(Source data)
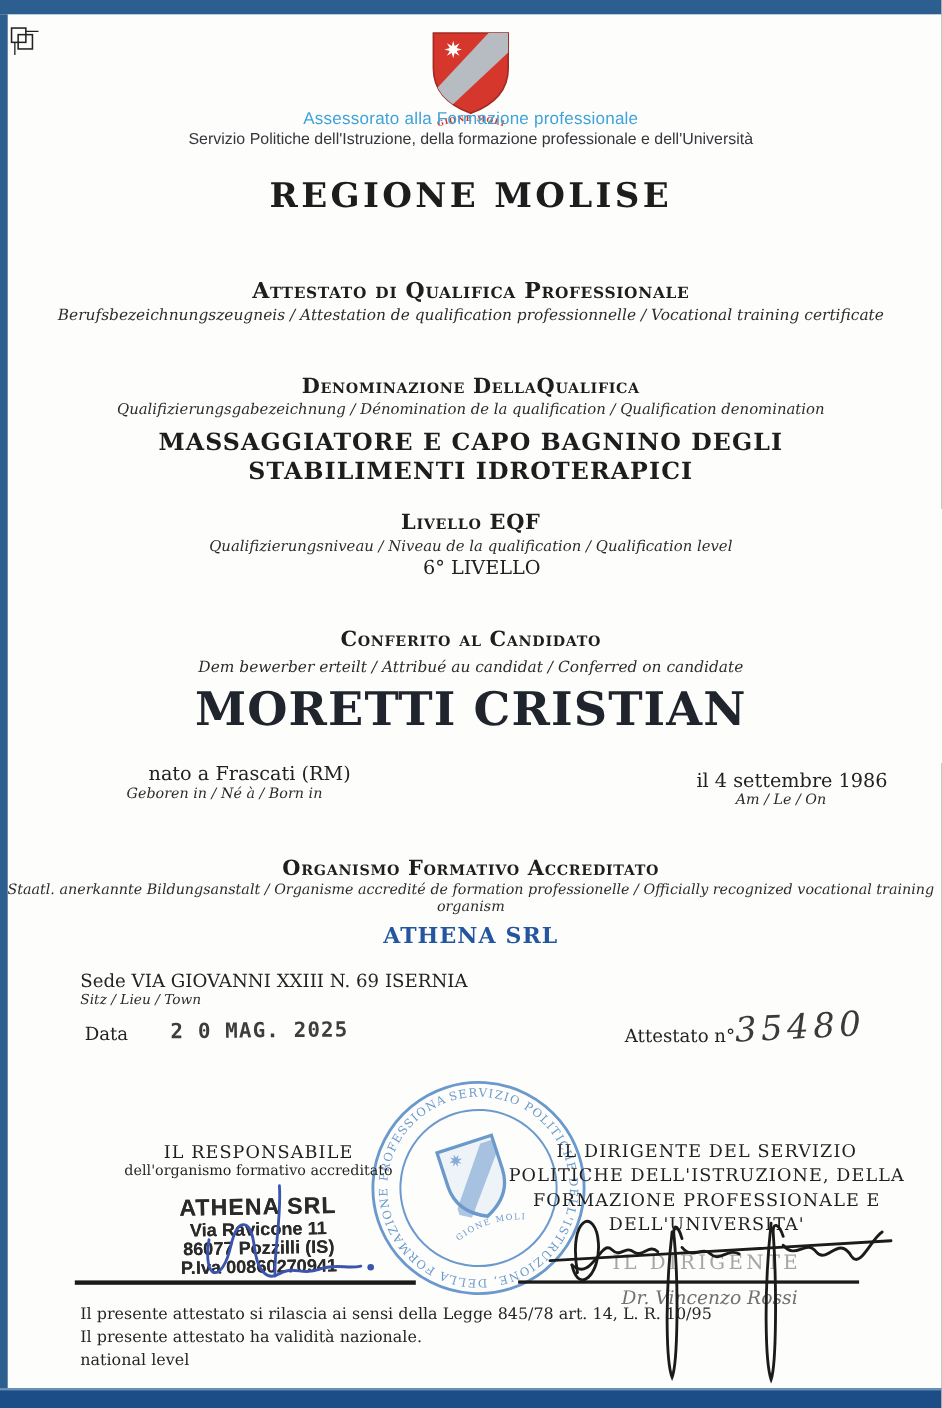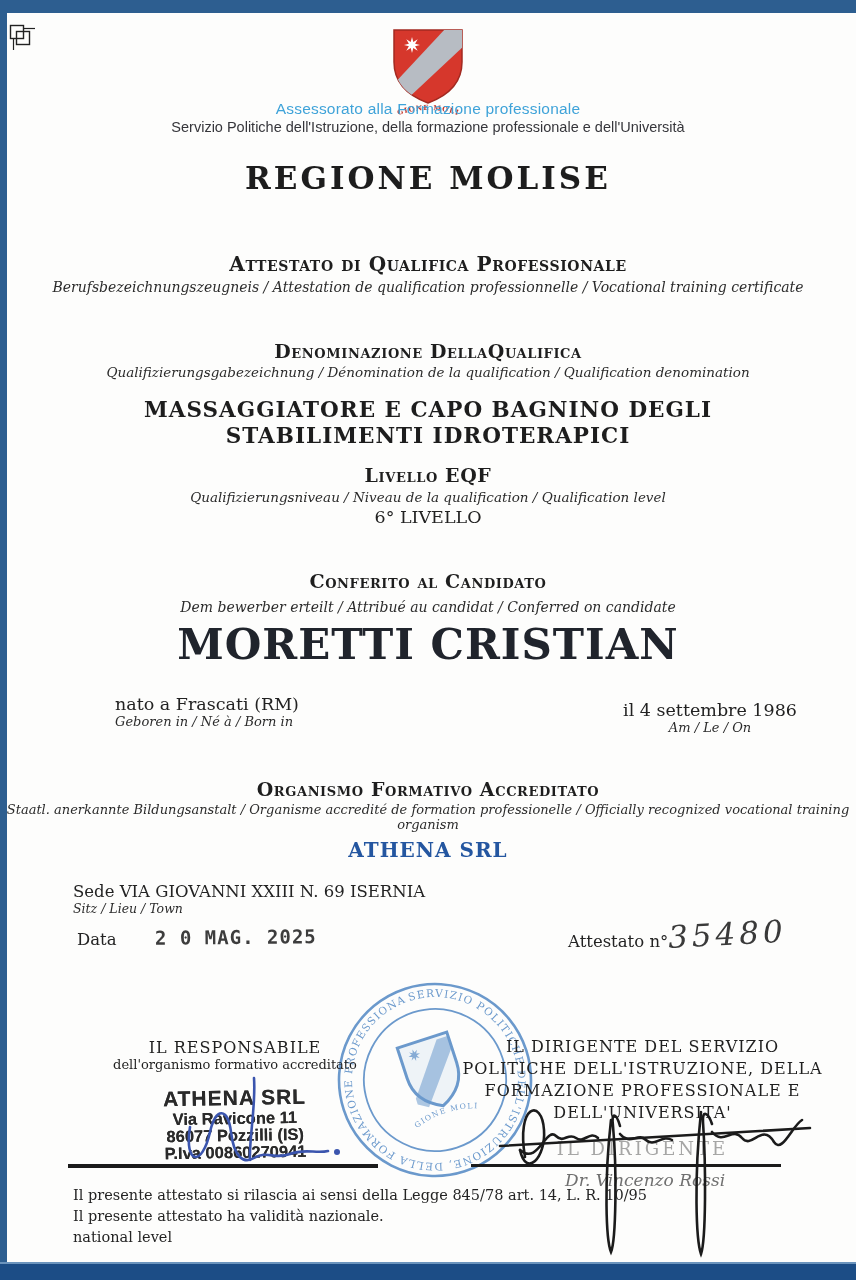--- a/index.html
+++ b/index.html
@@ -21,7 +21,7 @@
   
   .sc-title{font-variant-caps:small-caps;font-weight:700;font-size:20px;letter-spacing:.6px;color:#1e1e1e;}
   .sub{font-style:italic;font-size:13.5px;color:#2b2b2b;}
-  .qual{font-weight:700;font-size:21.5px;letter-spacing:1px;color:#1d1d1d;margin-top:7px;}
+  .qual{font-weight:700;font-size:21.5px;letter-spacing:1px;color:#1d1d1d;}
   .plain{font-size:17.5px;color:#222;}
   .name{top:620px;font-size:42px;font-weight:700;letter-spacing:1px;color:#20242c;}
   .athena{top:838px;font-size:20px;font-weight:600;letter-spacing:1px;color:#2456a0;}

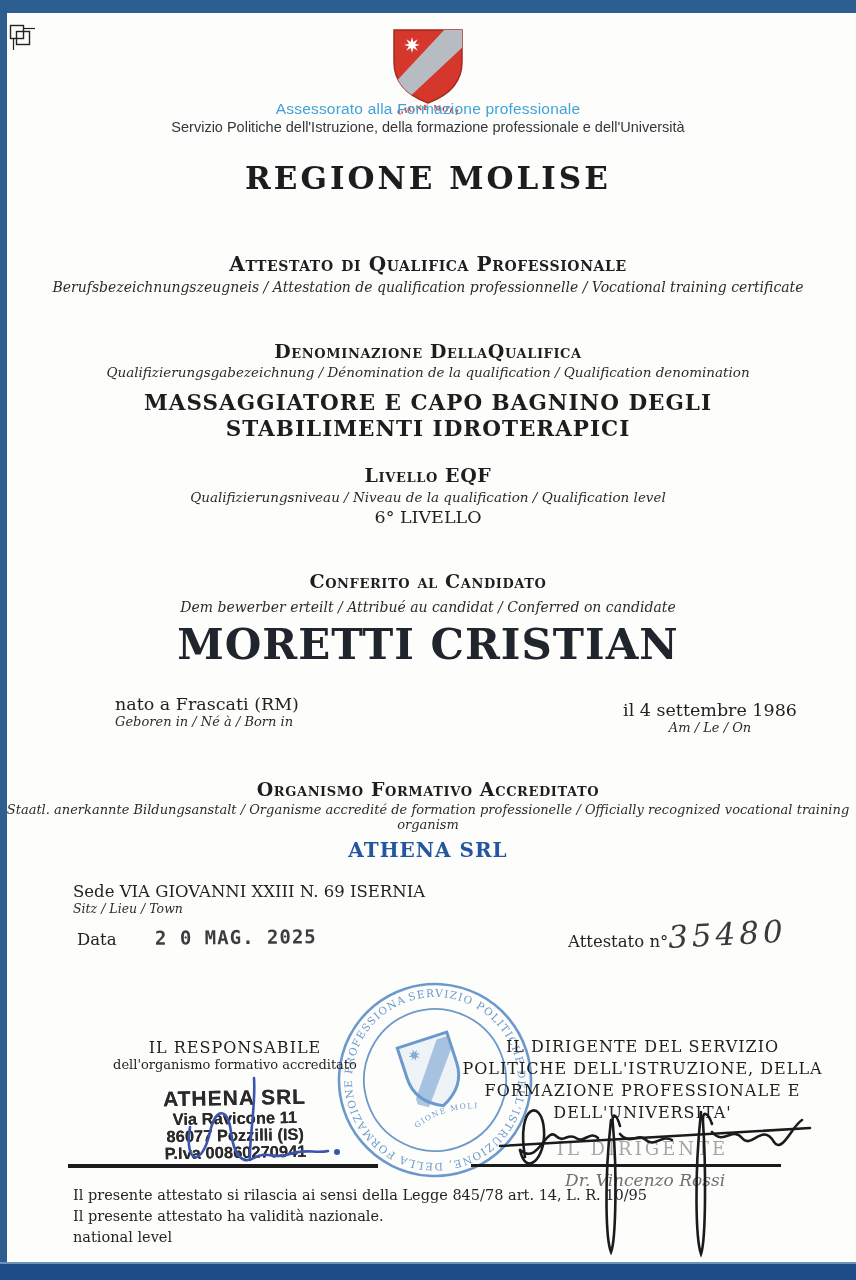--- a/index.html
+++ b/index.html
@@ -22,7 +22,7 @@
   .sc-title{font-variant-caps:small-caps;font-weight:700;font-size:20px;letter-spacing:.6px;color:#1e1e1e;}
   .sub{font-style:italic;font-size:13.5px;color:#2b2b2b;}
   .qual{font-weight:700;font-size:21.5px;letter-spacing:1px;color:#1d1d1d;}
-  .plain{font-size:17.5px;color:#222;}
+  .plain{font-size:17.5px;color:#222;padding-left:20px;}
   .name{top:620px;font-size:42px;font-weight:700;letter-spacing:1px;color:#20242c;}
   .athena{top:838px;font-size:20px;font-weight:600;letter-spacing:1px;color:#2456a0;}
   .left-text{text-align:left;}

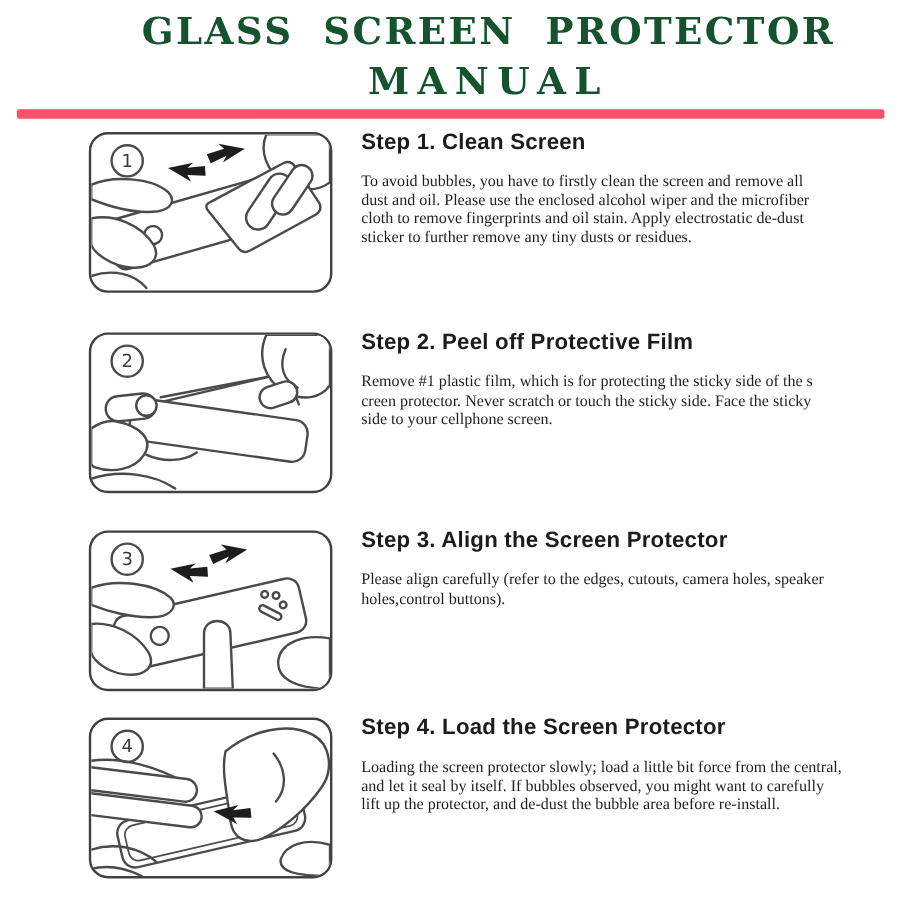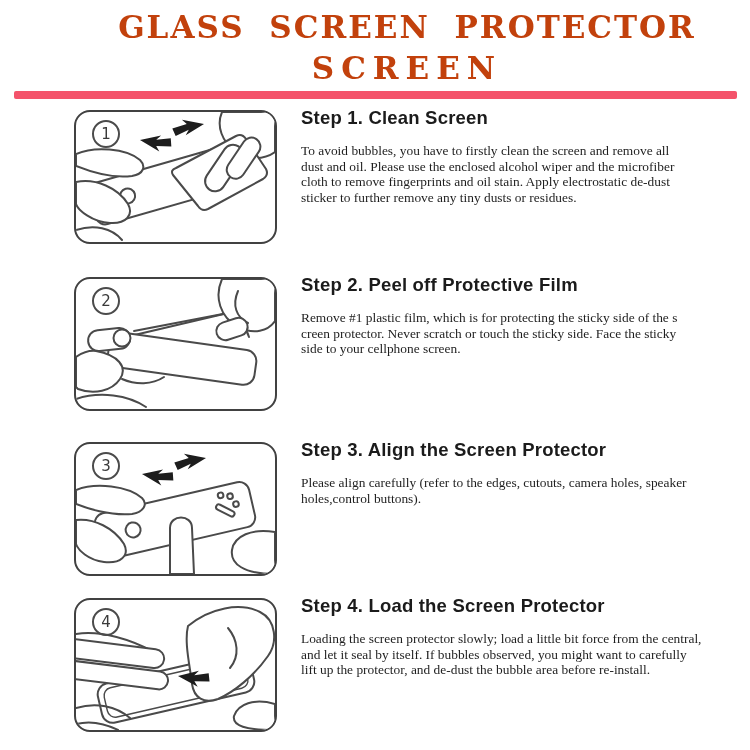--- a/index.html
+++ b/index.html
@@ -6,7 +6,7 @@
   .page{position:relative;width:750px;height:750px;background:#fff;overflow:hidden;
         font-family:"Liberation Sans",sans-serif;}
   
-  .titleblock{position:absolute;left:70px;right:6px;top:8px;text-align:center;color:#c2410c;}
+  .titleblock{position:absolute;left:70px;right:6px;top:8px;text-align:center;color:#14532d;}
   .title-main{margin:0;font-family:"DejaVu Serif",serif;font-weight:700;font-size:31px;
               letter-spacing:2px;word-spacing:12px;line-height:38px;}
   .title-sub{margin:4px 0 0;font-family:"DejaVu Serif",serif;font-weight:700;font-size:31px;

**ACTIVITY**
Copy out each line of the records that holds the string "align".

**WRITTEN SOLUTION**
   .left-text{text-align:left;}
-  .titleblock{position:absolute;left:70px;right:6px;top:8px;text-align:center;color:#c2410c;}
+  .titleblock{position:absolute;left:70px;right:6px;top:8px;text-align:center;color:#14532d;}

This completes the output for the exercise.